Since LSS is a “use-inspired” science, the integration of GeoDesign with LSS needs more, or even extra, attention to “use”. Data preparation, model building, projection and evaluation all cause uncertainties in landscape planning/design [55
]. In addition to these technical issues, human aspects, like institutional bias, lack of analytical rigor, personal advocacy and unrealistic expectations of technology [66
], need to be explicitly noted during any GeoDesign practice. This of course is hardly a new challenge, but it is imperative to the success of LSS/GeoDesign enterprise.

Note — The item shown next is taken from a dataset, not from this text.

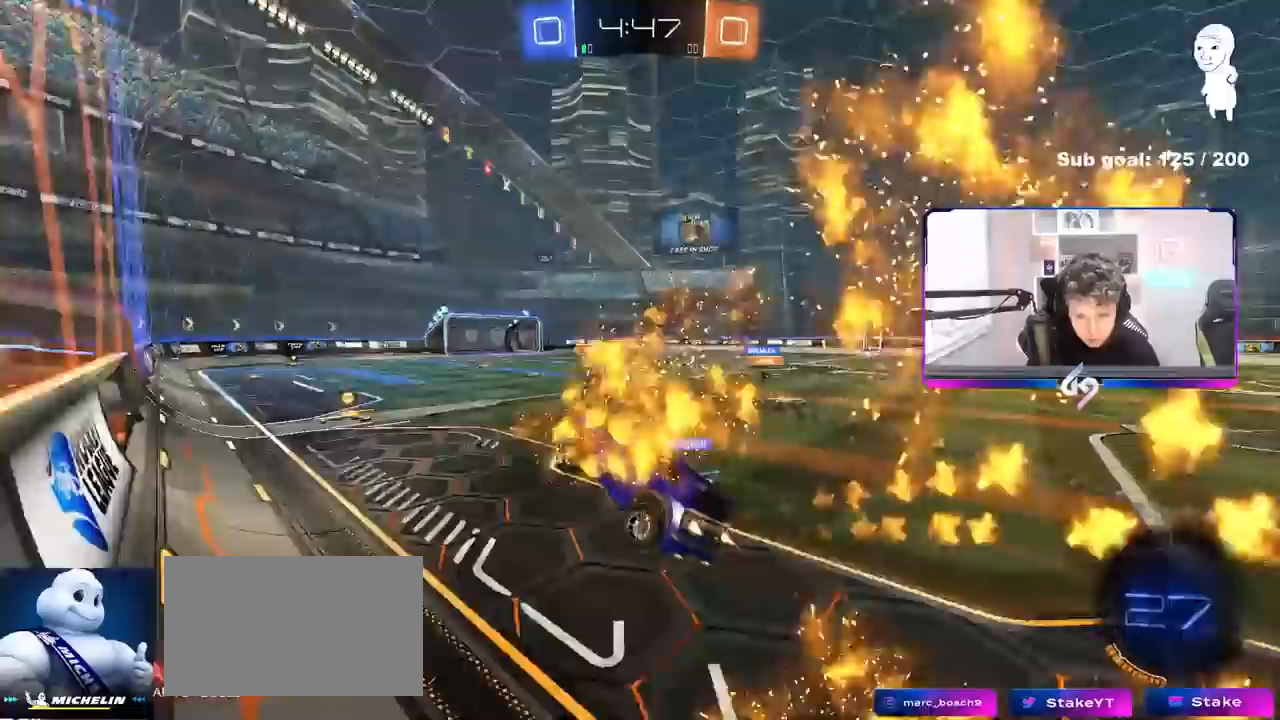
{"keys": ["w"], "mouse": [], "events": [[33, "s", "up"], [183, "w", "down"], [367, "a", "down"], [467, "a", "up"]]}
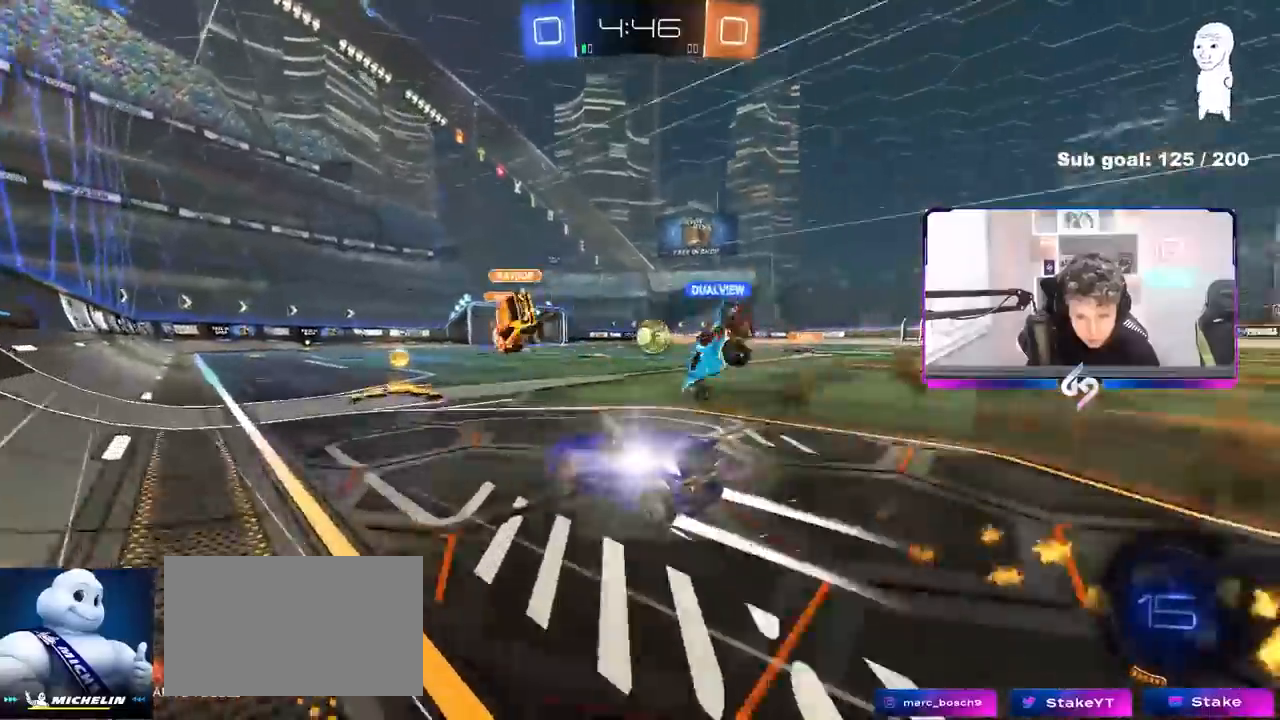
{"keys": ["w"], "mouse": [], "events": [[17, "d", "down"], [200, "d", "up"], [283, "a", "down"], [383, "a", "up"]]}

GeoDesign, as a high-tech approach, can work if models inside GeoDesign are built and applied by specialists who are familiar with the models and the planning/design problems. However, GeoDesign is not a panacea. Knowledge of why and how GeoDesign works is a must, so is the understanding of GeoDesign’s possible limitations. One of the limitations is the paucity of frameworks that make the procedure of GeoDesign logical and integrative, which is a main impetus for our proposed LSS-based GeoDesign framework. The major purpose of integrating GeoDesign and LSS is to provide insights into landscape patterns, ecological consequences, and their interactions, which in turn can be used to guide the development of effective designs and decisions. Our science-based and application-oriented sustainable landscape design framework can facilitate multidisciplinary interaction, real-time evaluation, information technology application, and multi-stakeholder participation. It provides a starting point to integrate LSS and GeoDesign, and we hope to see more follow-up studies to further this endeavor in years to come.